[Items from a data source]
┄┄┄┄┄┄

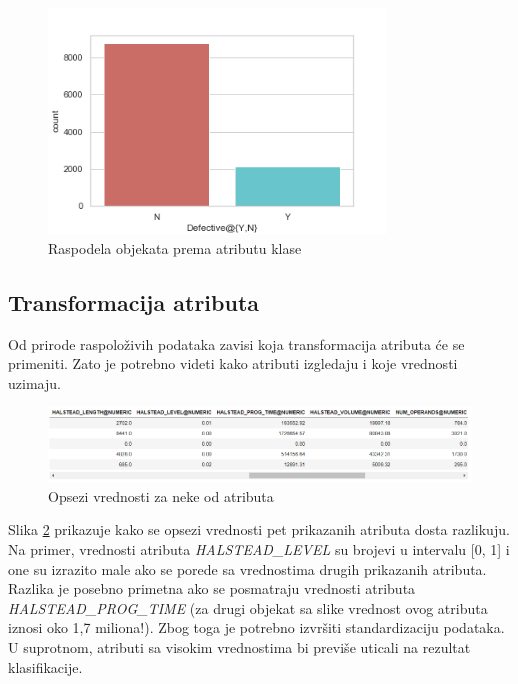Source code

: \documentclass[12pt,oneside]{memoir}
\begin{document}
\begin{figure}[!ht]
  \centering
  \includegraphics[width=0.80\textwidth]{raspodela.png}
  \caption{Raspodela objekata prema atributu klase}
  \label{fig:raspodela}
\end{figure}
	 
\subsection{Transformacija atributa}

Od prirode raspoloživih podataka zavisi koja transformacija atributa će se primeniti. Zato je potrebno videti kako atributi izgledaju i koje vrednosti uzimaju. 

\begin{figure}[!ht]
  \centering
  \includegraphics[width=1\textwidth]{atr_opsezi.png}
  \caption{Opsezi vrednosti za neke od atributa}
  \label{fig:atr_opsezi}
\end{figure}

Slika \ref{fig:atr_opsezi} prikazuje kako se opsezi vrednosti pet prikazanih atributa dosta razlikuju. Na primer, vrednosti atributa \textit{HALSTEAD\_LEVEL} su brojevi u intervalu [0, 1] i one su izrazito male ako se porede sa vrednostima drugih prikazanih atributa. Razlika je posebno primetna ako se posmatraju vrednosti atributa \textit{HALSTEAD\_PROG\_TIME} (za drugi objekat sa slike vrednost ovog atributa iznosi oko 1,7 miliona!). Zbog toga je potrebno izvršiti standardizaciju podataka. U suprotnom, atributi sa visokim vrednostima bi previše uticali na rezultat klasifikacije. 
\end{document}
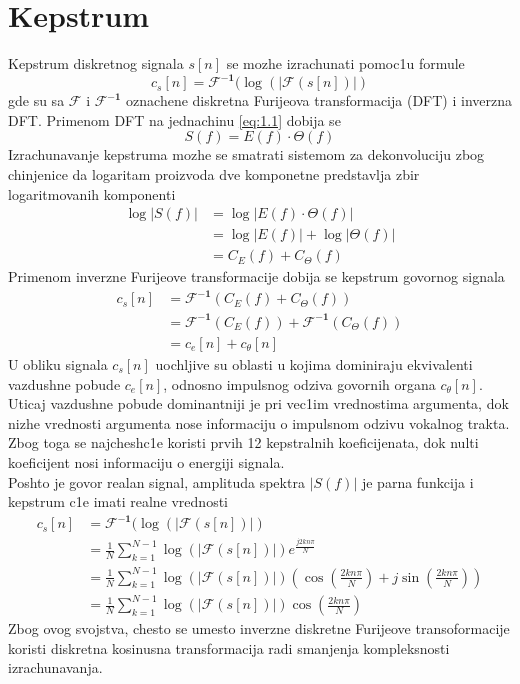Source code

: \documentclass[a4paper, openany, oneside, 11pt]{book}
\begin{document}
\section{Kepstrum}
Kepstrum diskretnog signala $s[n]$ se mozhe izrachunati pomoc1u formule \cite{kepstrum}
\begin{equation}
c_s[n] = \boldsymbol{\mathcal{F}^{-1}}(\log(|\boldsymbol{\mathcal{F}}(s[n])|)
\end{equation}
gde su sa $\boldsymbol{\mathcal{F}}$ i $\boldsymbol{\mathcal{F}^{-1}}$ oznachene diskretna Furijeova transformacija (DFT) i inverzna DFT. Primenom DFT na jednachinu \ref{eq:1.1} dobija se
\begin{equation}
S(f) = E(f)\cdot\Theta(f)
\end{equation}
Izrachunavanje kepstruma mozhe se smatrati sistemom za dekonvoluciju zbog chinjenice da logaritam proizvoda dve komponetne predstavlja zbir logaritmovanih komponenti
\begin{align}
\log|S(f)| &= \log|E(f)\cdot\Theta(f)|\\
           &= \log|E(f)| + \log|\Theta(f)|\\
           &= C_E(f)+ C_{\Theta}(f)
\end{align}
Primenom inverzne Furijeove transformacije dobija se kepstrum govornog signala
\begin{align}
c_s[n] &= \boldsymbol{\mathcal{F}^{-1}}(C_E(f)+ C_{\Theta}(f))\\
       &= \boldsymbol{\mathcal{F}^{-1}}(C_E(f))+
       	  \boldsymbol{\mathcal{F}^{-1}}(C_{\Theta}(f))\\
       &= c_e[n]+ c_{\theta}[n]
\end{align}
U obliku signala $c_s[n]$ uochljive su oblasti u kojima dominiraju ekvivalenti vazdushne pobude  $c_e[n]$, odnosno impulsnog odziva govornih organa $c_{\theta}[n]$. Uticaj vazdushne pobude dominantniji je pri vec1im vrednostima argumenta, dok nizhe vrednosti argumenta nose informaciju o impulsnom odzivu vokalnog trakta. Zbog toga se najchesh\-c1e koristi prvih 12 kepstralnih koeficijenata, dok nulti koeficijent nosi informaciju o energiji signala.\\
Poshto je govor realan signal, amplituda spektra $|S(f)|$ je parna funkcija i kepstrum c1e imati realne vrednosti
\begin{align}
c_s[n] &= \boldsymbol{\mathcal{F}^{-1}}(\log(|\boldsymbol{\mathcal{F}}(s[n])|)\\
&=\frac{1}{N}\sum^{N-1}_{k=1}\log(|\boldsymbol{\mathcal{F}}(s[n])|)e^{\frac{j2kn\pi}{N}}\\
&=\frac{1}{N}\sum^{N-1}_{k=1}\log(|\boldsymbol{\mathcal{F}}(s[n])|)(\cos\left(\frac{2kn\pi}{N}\right)+j\sin\left(\frac{2kn\pi}{N}\right))\\
&=\frac{1}{N}\sum^{N-1}_{k=1}\log(|\boldsymbol{\mathcal{F}}(s[n])|)\cos\left(\frac{2kn\pi}{N}\right)
\end{align}
Zbog ovog svojstva, chesto se umesto inverzne diskretne Furijeove transoformacije koristi diskretna kosinusna transformacija radi smanjenja kompleksnosti izrachunavanja.
\end{document}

┄┄┄┄┄┄

ASSIGNED TASK>
All lines above must be repeated exactly, and the pictures must be omitted.

YOUR SOLUTION>
Source code

: \documentclass[12pt,oneside]{memoir}
\begin{document}
\begin{figure}[!ht]
  \centering
  \includegraphics[width=0.80\textwidth]{raspodela.png}
  \caption{Raspodela objekata prema atributu klase}
  \label{fig:raspodela}
\end{figure}
	 
\subsection{Transformacija atributa}

Od prirode raspoloživih podataka zavisi koja transformacija atributa će se primeniti. Zato je potrebno videti kako atributi izgledaju i koje vrednosti uzimaju. 

\begin{figure}[!ht]
  \centering
  \includegraphics[width=1\textwidth]{atr_opsezi.png}
  \caption{Opsezi vrednosti za neke od atributa}
  \label{fig:atr_opsezi}
\end{figure}

Slika \ref{fig:atr_opsezi} prikazuje kako se opsezi vrednosti pet prikazanih atributa dosta razlikuju. Na primer, vrednosti atributa \textit{HALSTEAD\_LEVEL} su brojevi u intervalu [0, 1] i one su izrazito male ako se porede sa vrednostima drugih prikazanih atributa. Razlika je posebno primetna ako se posmatraju vrednosti atributa \textit{HALSTEAD\_PROG\_TIME} (za drugi objekat sa slike vrednost ovog atributa iznosi oko 1,7 miliona!). Zbog toga je potrebno izvršiti standardizaciju podataka. U suprotnom, atributi sa visokim vrednostima bi previše uticali na rezultat klasifikacije. 
\end{document}
Source code

: \documentclass[a4paper, openany, oneside, 11pt]{book}
\begin{document}
\section{Kepstrum}
Kepstrum diskretnog signala $s[n]$ se mozhe izrachunati pomoc1u formule \cite{kepstrum}
\begin{equation}
c_s[n] = \boldsymbol{\mathcal{F}^{-1}}(\log(|\boldsymbol{\mathcal{F}}(s[n])|)
\end{equation}
gde su sa $\boldsymbol{\mathcal{F}}$ i $\boldsymbol{\mathcal{F}^{-1}}$ oznachene diskretna Furijeova transformacija (DFT) i inverzna DFT. Primenom DFT na jednachinu \ref{eq:1.1} dobija se
\begin{equation}
S(f) = E(f)\cdot\Theta(f)
\end{equation}
Izrachunavanje kepstruma mozhe se smatrati sistemom za dekonvoluciju zbog chinjenice da logaritam proizvoda dve komponetne predstavlja zbir logaritmovanih komponenti
\begin{align}
\log|S(f)| &= \log|E(f)\cdot\Theta(f)|\\
           &= \log|E(f)| + \log|\Theta(f)|\\
           &= C_E(f)+ C_{\Theta}(f)
\end{align}
Primenom inverzne Furijeove transformacije dobija se kepstrum govornog signala
\begin{align}
c_s[n] &= \boldsymbol{\mathcal{F}^{-1}}(C_E(f)+ C_{\Theta}(f))\\
       &= \boldsymbol{\mathcal{F}^{-1}}(C_E(f))+
       	  \boldsymbol{\mathcal{F}^{-1}}(C_{\Theta}(f))\\
       &= c_e[n]+ c_{\theta}[n]
\end{align}
U obliku signala $c_s[n]$ uochljive su oblasti u kojima dominiraju ekvivalenti vazdushne pobude  $c_e[n]$, odnosno impulsnog odziva govornih organa $c_{\theta}[n]$. Uticaj vazdushne pobude dominantniji je pri vec1im vrednostima argumenta, dok nizhe vrednosti argumenta nose informaciju o impulsnom odzivu vokalnog trakta. Zbog toga se najchesh\-c1e koristi prvih 12 kepstralnih koeficijenata, dok nulti koeficijent nosi informaciju o energiji signala.\\
Poshto je govor realan signal, amplituda spektra $|S(f)|$ je parna funkcija i kepstrum c1e imati realne vrednosti
\begin{align}
c_s[n] &= \boldsymbol{\mathcal{F}^{-1}}(\log(|\boldsymbol{\mathcal{F}}(s[n])|)\\
&=\frac{1}{N}\sum^{N-1}_{k=1}\log(|\boldsymbol{\mathcal{F}}(s[n])|)e^{\frac{j2kn\pi}{N}}\\
&=\frac{1}{N}\sum^{N-1}_{k=1}\log(|\boldsymbol{\mathcal{F}}(s[n])|)(\cos\left(\frac{2kn\pi}{N}\right)+j\sin\left(\frac{2kn\pi}{N}\right))\\
&=\frac{1}{N}\sum^{N-1}_{k=1}\log(|\boldsymbol{\mathcal{F}}(s[n])|)\cos\left(\frac{2kn\pi}{N}\right)
\end{align}
Zbog ovog svojstva, chesto se umesto inverzne diskretne Furijeove transoformacije koristi diskretna kosinusna transformacija radi smanjenja kompleksnosti izrachunavanja.
\end{document}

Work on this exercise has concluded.